Michoacán exported US$500m of avocados in 2015, making this the number one agricultural export from the Mexican state.
Antonio Villaseñor Zurita, president of grower-exporter association APEEAM said shipments reached 774,692 tonnes last year, 105,000 tonnes more than in the previous year.
While around 90 per cent of this was destined for the US, the industry is working hard to diversify its export markets and it now counts several markets in Europe, Asia and the Americas, including Japan, China, Singapore, South Korea, Chile, Spain, France, the Netherlands and the UK.
According to Villaseñor, the federal government has been instrumental in promoting the industry, providing US$1.5m in funding for overseas promotions and certification of fields and packhouses.
However, he noted that funding levels would be cut this year in light of the ongoing corruption charges against Sagarpa.

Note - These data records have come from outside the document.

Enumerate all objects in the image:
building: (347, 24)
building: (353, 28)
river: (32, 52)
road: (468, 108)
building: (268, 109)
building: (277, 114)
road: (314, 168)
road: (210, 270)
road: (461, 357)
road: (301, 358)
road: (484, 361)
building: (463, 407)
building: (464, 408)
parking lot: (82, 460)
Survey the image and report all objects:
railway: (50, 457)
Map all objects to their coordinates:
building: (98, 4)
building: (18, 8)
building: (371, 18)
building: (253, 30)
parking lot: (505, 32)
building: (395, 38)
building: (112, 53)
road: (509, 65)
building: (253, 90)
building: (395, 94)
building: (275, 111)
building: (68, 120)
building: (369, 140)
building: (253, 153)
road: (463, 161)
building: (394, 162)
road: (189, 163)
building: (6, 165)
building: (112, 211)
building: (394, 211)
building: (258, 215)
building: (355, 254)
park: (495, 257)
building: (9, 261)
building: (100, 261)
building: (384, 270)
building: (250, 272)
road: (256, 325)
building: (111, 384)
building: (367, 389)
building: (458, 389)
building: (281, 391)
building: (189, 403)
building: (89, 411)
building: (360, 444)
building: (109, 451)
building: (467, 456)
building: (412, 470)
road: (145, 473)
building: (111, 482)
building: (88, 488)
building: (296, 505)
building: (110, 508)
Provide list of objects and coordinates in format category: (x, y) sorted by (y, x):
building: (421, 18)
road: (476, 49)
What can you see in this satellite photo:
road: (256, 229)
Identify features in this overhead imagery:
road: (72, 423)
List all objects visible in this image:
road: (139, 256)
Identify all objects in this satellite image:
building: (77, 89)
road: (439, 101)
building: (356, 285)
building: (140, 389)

“We still don’t have the information on what the final figure will be but we do know that the available funds will be more limited,” he said. “This will undoubtedly be a challenging year and we hope that we can maintain our current export volume.”
Asked about the competition faced by Michoacán in the North American market from other supply sources, Villaseñor said the downward trend in Californian production would likely continue due to the ongoing drought. He pointed out that between them, California and Peru supply 20-25 per cent of the avocados consumed in the US every year.
“We also know that Jalisco could soon be granted access to the US market and already ships to other markets such as Japan, Canada and Europe,” he added.
Around 300,000 people are employed directly or indirectly in avocado production in Michoacán.